While sympathising with suffering patients, Mr Nanok said that the governors’ council had done everything possible to end the strike but nurses were adamant on resolving the matter.

“As council we have tried our best by doing everything possible but they have been maintaining their hard stance whereas Kenyans are suffering,’’ he added.


At the same time, Governor Muriithi pleaded with nurses to report back to work and give the new county administrations time to look into their grievances.

“They should return back to work as they give the new county administrations time to resolve the whole issue,” he said.

Meanwhile, the nurses’ association says it will move to court to petition against the Health Act 2017 signed into law by President Uhuru Kenyatta in June.

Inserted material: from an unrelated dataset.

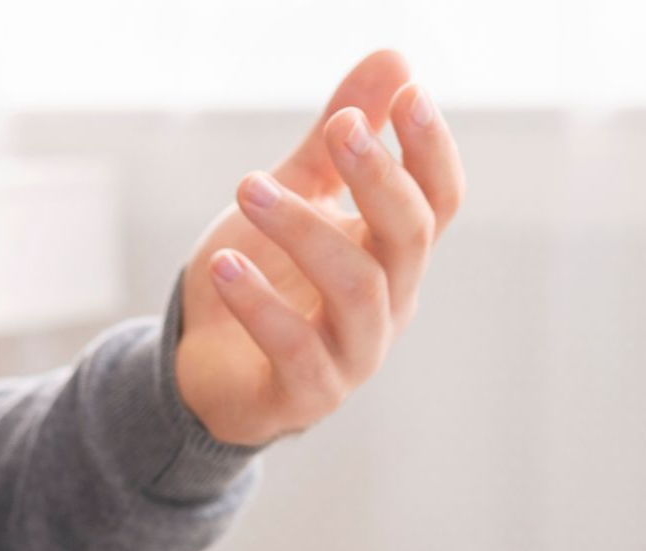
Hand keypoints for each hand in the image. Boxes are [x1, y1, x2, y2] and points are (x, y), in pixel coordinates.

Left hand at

“The president assented to the Bill and it has since been published in the Kenya Gazette but we feel it is not all-inclusive and it is only in favour of doctors, leaving out the rest of the medical practitioners,” Mr Obengo said.


He claimed there was no stakeholder participation in the formulation of the law, adding that doctors had hijacked the process.

“We feel it’s a doctor’s Bill and not a Health Bill as portrayed,” he said.

Among others, nurses claim the Act locks them out of the powerful position of director general at Afya House, which is equivalent to the position of director of medical services.

Nurses across the country have been on strike since June demanding the implementation of a contentious collective bargaining agreement.

Nakuru Governor Lee Kinyanjui has since formed a taskforce to address matters affecting the health sector in the county, including the nurses’ strike.

The team is expected to table its report by the end of September.